Lafayette Cemetery No. 2: The Forgotten Sister in the Garden District
Lafayette Cemetery No. 2 lives in the long shadow of its famous neighbor. While Lafayette No. 1 draws tourists, filmmakers, and ghost hunters to the corner of Washington and Prytania, Lafayette No. 2 sits just a few blocks away on Washington Avenue near Sixth Street, largely forgotten, overgrown, and crumbling—a cemetery that time and the city have left behind. It is, in its own neglected way, one of the most haunting places in New Orleans.
History
Lafayette Cemetery No. 2 was established in 1858, twenty-five years after its more famous sibling. By the late 1850s, Lafayette No. 1 was filling up, and the growing population of the Garden District and surrounding neighborhoods needed additional burial space. No. 2 was built to absorb the overflow, and it quickly filled with the tombs of benevolent associations, immigrant societies, and working-class families who could not afford the increasingly expensive plots in No. 1. The society tombs—large, multi-vault structures built by organizations like the German Mutual Benevolent Association—were the centerpieces of the cemetery.
Decline
Unlike Lafayette No. 1, which has benefited from its prime tourist location and periodic restoration efforts, No. 2 has suffered decades of neglect.
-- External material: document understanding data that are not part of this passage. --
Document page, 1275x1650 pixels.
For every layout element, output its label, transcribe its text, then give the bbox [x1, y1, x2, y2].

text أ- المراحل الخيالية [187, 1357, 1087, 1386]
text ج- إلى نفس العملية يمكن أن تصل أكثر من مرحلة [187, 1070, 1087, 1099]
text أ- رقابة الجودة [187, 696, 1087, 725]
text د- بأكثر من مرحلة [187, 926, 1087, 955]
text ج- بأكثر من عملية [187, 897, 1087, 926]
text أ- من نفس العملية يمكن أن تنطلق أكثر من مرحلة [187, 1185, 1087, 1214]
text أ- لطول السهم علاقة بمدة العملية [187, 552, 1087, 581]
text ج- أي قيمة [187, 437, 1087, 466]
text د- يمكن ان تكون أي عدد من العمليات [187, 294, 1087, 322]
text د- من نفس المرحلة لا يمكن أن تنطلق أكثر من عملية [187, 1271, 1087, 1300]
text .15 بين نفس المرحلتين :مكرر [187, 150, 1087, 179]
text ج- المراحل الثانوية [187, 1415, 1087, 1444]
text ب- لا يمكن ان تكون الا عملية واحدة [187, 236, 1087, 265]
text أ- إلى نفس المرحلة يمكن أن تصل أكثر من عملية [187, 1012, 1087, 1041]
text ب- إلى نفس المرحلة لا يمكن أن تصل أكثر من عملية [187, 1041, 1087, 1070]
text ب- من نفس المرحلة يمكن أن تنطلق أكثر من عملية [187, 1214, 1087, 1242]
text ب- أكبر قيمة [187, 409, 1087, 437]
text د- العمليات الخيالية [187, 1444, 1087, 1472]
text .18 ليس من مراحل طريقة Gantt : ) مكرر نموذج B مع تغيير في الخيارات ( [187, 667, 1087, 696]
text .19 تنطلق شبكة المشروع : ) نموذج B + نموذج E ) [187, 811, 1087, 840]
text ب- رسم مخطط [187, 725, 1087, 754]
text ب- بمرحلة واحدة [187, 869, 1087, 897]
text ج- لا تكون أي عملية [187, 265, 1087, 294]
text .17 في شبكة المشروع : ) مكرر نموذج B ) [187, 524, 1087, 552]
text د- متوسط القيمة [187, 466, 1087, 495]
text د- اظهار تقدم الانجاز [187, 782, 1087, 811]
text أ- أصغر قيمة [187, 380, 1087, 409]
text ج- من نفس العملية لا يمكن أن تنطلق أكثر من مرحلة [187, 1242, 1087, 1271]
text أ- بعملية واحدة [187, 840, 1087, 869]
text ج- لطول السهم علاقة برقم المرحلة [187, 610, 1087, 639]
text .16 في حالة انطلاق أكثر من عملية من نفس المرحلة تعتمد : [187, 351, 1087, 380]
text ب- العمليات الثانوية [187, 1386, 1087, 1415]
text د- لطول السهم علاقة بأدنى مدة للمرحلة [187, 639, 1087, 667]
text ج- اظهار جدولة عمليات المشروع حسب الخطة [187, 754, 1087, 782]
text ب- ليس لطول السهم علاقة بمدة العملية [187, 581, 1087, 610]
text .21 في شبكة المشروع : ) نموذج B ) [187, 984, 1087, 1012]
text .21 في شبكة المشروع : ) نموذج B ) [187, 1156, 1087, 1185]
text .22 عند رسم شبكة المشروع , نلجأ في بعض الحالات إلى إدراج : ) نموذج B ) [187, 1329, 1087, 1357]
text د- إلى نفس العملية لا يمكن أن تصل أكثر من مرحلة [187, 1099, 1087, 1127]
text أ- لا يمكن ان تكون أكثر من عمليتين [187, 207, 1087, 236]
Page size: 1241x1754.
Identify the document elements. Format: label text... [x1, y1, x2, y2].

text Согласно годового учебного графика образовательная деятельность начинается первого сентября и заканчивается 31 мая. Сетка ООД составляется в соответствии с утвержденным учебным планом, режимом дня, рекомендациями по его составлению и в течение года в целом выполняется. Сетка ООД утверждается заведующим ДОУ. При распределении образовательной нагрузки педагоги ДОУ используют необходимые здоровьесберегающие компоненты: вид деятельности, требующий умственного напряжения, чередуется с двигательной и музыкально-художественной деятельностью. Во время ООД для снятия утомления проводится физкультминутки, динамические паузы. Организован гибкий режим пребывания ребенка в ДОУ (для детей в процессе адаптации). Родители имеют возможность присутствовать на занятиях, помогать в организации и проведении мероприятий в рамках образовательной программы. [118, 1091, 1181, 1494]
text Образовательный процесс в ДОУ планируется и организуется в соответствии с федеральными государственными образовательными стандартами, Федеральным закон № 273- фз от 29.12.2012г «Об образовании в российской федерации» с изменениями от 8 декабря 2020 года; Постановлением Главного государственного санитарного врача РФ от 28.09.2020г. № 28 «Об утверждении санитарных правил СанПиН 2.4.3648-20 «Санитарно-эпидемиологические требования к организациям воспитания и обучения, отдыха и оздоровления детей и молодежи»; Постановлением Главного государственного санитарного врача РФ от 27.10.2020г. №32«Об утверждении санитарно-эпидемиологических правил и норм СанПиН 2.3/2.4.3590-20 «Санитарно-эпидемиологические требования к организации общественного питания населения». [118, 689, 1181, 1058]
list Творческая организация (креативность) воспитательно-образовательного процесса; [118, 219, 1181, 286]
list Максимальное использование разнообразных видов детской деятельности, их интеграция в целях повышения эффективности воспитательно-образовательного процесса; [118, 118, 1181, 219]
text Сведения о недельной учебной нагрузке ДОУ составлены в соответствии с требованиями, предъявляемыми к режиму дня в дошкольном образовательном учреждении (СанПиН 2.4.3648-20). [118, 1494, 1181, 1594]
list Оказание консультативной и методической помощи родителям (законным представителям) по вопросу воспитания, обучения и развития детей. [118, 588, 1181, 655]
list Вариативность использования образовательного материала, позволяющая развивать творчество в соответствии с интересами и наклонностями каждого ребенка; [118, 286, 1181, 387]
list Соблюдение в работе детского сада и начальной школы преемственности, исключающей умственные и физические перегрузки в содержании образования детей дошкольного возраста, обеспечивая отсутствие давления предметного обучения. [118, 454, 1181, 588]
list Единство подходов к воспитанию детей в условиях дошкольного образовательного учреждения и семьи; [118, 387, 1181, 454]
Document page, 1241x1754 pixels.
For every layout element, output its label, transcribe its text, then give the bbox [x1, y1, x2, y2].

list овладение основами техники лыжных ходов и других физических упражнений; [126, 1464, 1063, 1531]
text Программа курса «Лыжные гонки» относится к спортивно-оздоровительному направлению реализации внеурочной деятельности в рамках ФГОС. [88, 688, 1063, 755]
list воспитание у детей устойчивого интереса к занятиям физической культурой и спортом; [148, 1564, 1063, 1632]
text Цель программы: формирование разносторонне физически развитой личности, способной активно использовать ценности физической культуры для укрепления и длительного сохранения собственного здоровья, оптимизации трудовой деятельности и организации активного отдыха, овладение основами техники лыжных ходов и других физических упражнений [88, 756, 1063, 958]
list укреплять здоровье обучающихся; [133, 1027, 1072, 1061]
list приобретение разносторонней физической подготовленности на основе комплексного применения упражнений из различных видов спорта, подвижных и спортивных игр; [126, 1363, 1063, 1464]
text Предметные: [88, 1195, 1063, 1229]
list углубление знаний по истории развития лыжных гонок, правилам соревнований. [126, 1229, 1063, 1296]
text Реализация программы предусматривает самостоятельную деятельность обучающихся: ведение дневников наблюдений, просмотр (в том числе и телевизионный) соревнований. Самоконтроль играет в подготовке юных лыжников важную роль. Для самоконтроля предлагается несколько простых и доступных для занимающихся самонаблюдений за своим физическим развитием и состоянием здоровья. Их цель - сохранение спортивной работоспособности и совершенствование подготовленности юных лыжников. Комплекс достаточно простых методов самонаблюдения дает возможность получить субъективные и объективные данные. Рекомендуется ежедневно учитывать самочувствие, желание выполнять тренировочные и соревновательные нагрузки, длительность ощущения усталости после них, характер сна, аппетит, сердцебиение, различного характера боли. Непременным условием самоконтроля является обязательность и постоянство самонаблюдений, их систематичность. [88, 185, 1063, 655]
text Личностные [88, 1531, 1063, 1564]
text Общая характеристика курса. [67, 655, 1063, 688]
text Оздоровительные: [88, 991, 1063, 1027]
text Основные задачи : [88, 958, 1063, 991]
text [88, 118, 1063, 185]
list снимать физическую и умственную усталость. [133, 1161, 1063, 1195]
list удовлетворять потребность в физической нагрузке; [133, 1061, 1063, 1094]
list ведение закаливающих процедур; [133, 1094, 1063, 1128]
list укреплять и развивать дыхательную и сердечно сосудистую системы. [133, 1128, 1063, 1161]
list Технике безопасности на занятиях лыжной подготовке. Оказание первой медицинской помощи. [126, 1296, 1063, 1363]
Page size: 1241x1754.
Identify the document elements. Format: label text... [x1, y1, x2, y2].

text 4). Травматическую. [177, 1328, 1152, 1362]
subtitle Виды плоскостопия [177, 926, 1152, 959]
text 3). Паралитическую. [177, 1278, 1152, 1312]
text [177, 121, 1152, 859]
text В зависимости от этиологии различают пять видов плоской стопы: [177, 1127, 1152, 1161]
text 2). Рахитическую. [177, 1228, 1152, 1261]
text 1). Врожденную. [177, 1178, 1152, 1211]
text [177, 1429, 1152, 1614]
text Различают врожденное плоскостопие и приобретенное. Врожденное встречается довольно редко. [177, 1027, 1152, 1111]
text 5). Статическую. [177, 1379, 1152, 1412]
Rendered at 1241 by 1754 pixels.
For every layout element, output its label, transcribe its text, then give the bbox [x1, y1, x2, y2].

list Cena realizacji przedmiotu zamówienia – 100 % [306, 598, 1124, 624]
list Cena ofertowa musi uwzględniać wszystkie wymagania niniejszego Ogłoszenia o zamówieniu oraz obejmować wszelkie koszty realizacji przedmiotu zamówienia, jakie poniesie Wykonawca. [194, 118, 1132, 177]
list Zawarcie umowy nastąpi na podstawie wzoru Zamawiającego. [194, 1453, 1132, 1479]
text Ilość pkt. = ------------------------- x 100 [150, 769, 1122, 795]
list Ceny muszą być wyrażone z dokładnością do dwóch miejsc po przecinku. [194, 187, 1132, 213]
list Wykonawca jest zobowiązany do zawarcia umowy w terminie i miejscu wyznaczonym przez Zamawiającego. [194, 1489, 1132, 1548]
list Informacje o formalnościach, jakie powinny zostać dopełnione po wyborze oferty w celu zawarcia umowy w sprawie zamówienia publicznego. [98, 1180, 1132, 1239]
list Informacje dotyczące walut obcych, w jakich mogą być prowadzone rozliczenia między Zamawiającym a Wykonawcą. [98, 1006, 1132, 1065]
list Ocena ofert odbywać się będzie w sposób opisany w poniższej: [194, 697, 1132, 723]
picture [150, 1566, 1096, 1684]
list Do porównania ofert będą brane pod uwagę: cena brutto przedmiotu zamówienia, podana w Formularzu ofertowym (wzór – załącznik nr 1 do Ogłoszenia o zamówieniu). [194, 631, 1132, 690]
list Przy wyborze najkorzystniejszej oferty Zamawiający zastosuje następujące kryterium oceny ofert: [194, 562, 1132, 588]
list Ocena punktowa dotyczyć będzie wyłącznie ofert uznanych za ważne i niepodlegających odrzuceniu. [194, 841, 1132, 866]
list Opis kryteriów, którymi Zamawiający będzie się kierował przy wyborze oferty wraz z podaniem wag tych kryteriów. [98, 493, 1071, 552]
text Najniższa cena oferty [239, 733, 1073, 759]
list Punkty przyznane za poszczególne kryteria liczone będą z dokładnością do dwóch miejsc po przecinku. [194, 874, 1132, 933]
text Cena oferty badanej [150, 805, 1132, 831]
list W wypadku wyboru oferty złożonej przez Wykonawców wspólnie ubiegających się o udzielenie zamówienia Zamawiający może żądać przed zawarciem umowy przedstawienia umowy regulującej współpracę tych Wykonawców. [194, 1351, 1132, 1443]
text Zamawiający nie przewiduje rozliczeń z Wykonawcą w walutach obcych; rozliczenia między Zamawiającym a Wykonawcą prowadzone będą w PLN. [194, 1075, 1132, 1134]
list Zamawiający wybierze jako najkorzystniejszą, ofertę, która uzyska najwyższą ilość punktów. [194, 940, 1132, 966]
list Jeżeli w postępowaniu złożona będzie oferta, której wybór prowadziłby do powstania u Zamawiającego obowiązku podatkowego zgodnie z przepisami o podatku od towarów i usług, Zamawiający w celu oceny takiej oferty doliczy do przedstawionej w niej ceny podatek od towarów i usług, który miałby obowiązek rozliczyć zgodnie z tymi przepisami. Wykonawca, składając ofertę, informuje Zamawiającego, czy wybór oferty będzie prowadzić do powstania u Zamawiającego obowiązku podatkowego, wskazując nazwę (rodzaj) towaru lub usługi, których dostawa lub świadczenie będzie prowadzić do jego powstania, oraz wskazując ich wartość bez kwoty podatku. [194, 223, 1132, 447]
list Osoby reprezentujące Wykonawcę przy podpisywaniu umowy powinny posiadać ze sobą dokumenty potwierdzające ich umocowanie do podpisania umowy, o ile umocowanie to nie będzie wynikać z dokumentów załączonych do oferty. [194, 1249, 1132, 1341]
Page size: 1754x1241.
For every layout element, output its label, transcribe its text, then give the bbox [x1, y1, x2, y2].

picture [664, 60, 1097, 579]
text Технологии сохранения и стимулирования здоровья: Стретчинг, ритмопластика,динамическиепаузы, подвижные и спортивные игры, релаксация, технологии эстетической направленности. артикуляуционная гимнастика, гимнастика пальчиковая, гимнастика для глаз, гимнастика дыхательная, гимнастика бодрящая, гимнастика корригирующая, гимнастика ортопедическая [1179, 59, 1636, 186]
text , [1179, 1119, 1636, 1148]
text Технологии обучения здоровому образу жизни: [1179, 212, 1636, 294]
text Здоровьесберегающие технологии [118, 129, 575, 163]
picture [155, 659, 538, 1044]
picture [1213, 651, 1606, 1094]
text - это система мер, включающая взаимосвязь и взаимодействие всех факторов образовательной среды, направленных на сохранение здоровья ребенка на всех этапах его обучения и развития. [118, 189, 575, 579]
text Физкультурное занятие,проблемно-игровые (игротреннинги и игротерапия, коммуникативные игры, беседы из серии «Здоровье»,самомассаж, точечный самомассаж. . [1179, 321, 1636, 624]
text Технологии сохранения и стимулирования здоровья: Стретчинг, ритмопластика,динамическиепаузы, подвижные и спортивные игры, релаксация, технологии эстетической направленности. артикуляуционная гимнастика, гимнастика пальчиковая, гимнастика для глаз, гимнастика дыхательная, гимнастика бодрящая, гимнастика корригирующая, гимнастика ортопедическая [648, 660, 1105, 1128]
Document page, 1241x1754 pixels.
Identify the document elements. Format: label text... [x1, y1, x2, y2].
Most of the society tombs have been abandoned as the benevolent associations that built them dissolved or lost their membership. Vegetation has overtaken many of the structures, with tree roots cracking open tombs and vines pulling apart brick walls. The cemetery has been the subject of numerous preservation campaigns, but the resources needed to restore hundreds of deteriorating tombs have never materialized in sufficient quantities.
Architecture in Decay
Paradoxically, the neglect has given Lafayette No. 2 a kind of terrible beauty. The crumbling tombs, the overgrown paths, the play of light and shadow through the vegetation—it looks like a set from a Southern Gothic novel, which is essentially what it is. The architectural details that survive—carved marble panels, ornamental ironwork, inscriptions in French, German, and English—hint at the cemetery’s former grandeur. Some of the society tombs are massive, multi-story affairs that once held dozens of vaults but now stand empty and collapsing.
A Cemetery That Needs Saving
Lafayette Cemetery No. 2 is a preservation emergency. Without significant intervention, many of its remaining historic structures will be lost within a generation. The Archdiocese, which manages the cemetery, has acknowledged the need for restoration but faces the reality of limited resources spread across dozens of historic cemeteries. For now, Lafayette No. 2 remains open to visitors, though the condition of the grounds makes navigation difficult and potentially dangerous. But for those willing to pick their way through the overgrowth, it offers something the restored and tourist-friendly cemeteries cannot—an unvarnished encounter with the passage of time, in a city that usually keeps death at arm’s length with a cocktail and a brass band.